* **Collected data**:
_ _ _
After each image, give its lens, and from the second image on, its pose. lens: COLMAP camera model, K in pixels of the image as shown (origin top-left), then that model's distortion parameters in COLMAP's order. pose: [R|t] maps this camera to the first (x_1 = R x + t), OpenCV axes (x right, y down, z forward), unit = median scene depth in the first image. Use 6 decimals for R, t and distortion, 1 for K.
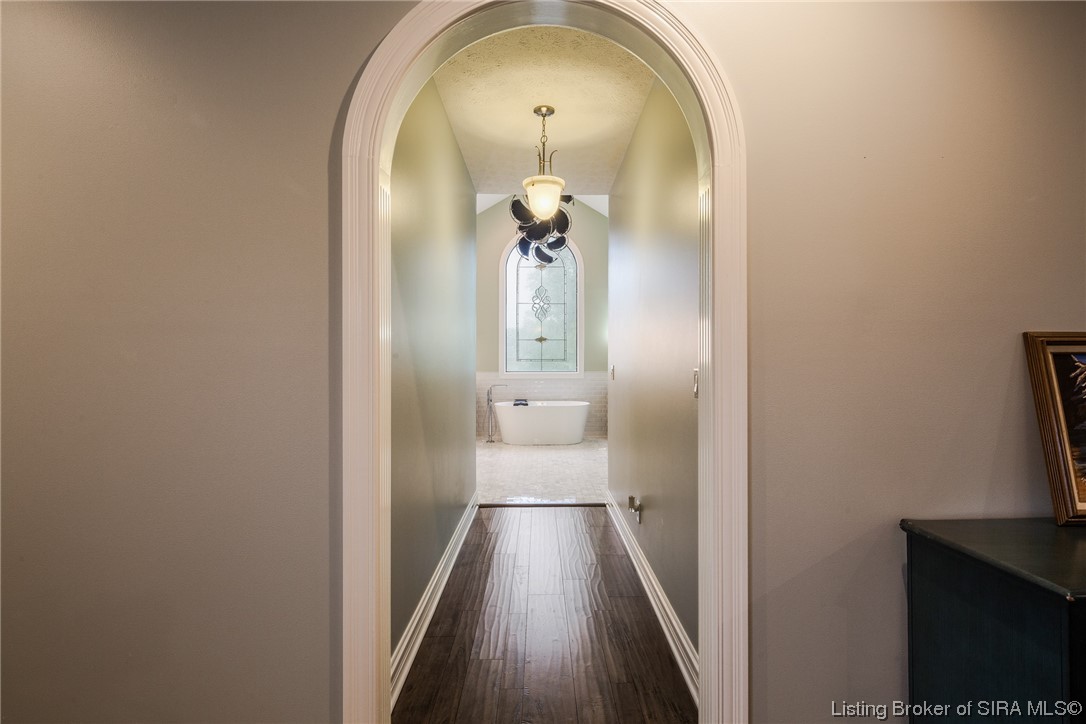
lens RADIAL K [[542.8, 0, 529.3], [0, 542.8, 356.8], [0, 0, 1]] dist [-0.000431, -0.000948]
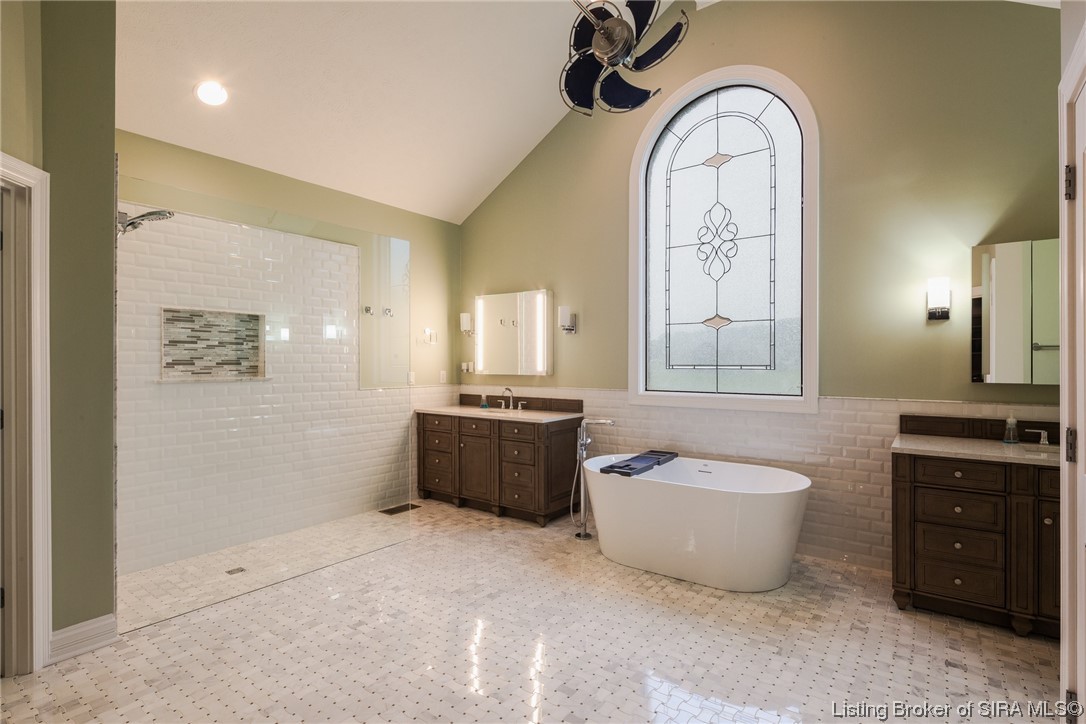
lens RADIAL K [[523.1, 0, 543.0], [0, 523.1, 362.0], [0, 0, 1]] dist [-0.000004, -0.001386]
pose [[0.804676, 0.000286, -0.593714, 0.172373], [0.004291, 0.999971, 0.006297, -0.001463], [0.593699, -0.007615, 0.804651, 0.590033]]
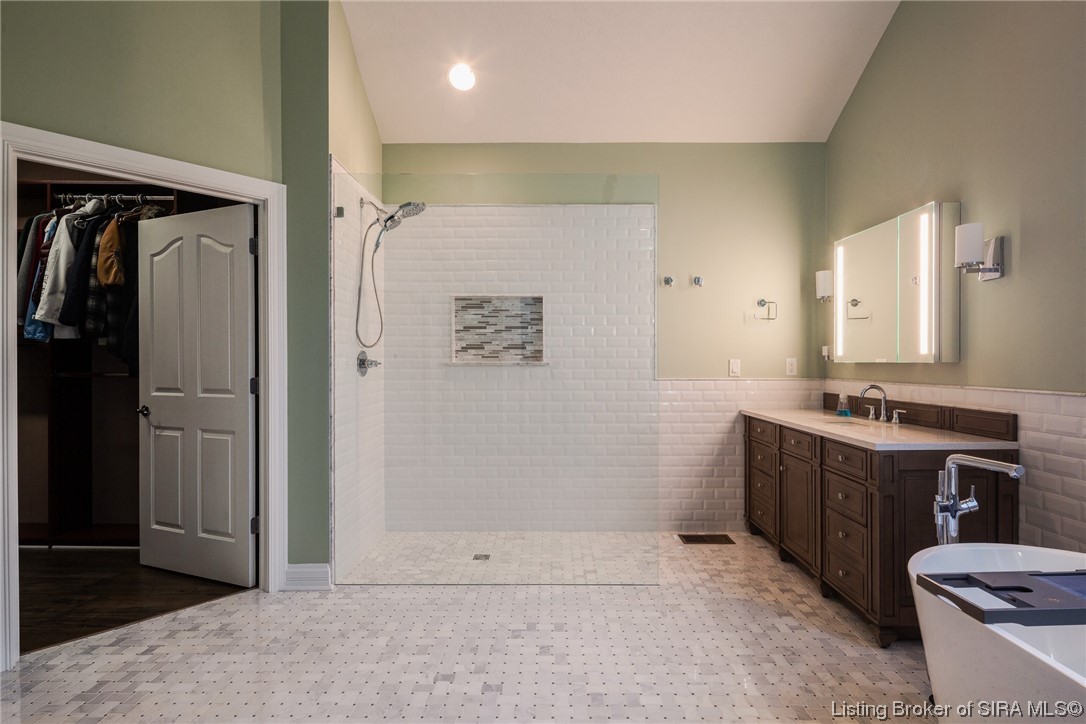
_ _ _
* **Work task**: Edit the data above so that "decimals" becomes "decimal places" and nothing else changes, and give the result without the pictures.

* **Response**:
After each image, give its lens, and from the second image on, its pose. lens: COLMAP camera model, K in pixels of the image as shown (origin top-left), then that model's distortion parameters in COLMAP's order. pose: [R|t] maps this camera to the first (x_1 = R x + t), OpenCV axes (x right, y down, z forward), unit = median scene depth in the first image. Use 6 decimal places for R, t and distortion, 1 for K.
lens RADIAL K [[542.8, 0, 529.3], [0, 542.8, 356.8], [0, 0, 1]] dist [-0.000431, -0.000948]
lens RADIAL K [[523.1, 0, 543.0], [0, 523.1, 362.0], [0, 0, 1]] dist [-0.000004, -0.001386]
pose [[0.804676, 0.000286, -0.593714, 0.172373], [0.004291, 0.999971, 0.006297, -0.001463], [0.593699, -0.007615, 0.804651, 0.590033]]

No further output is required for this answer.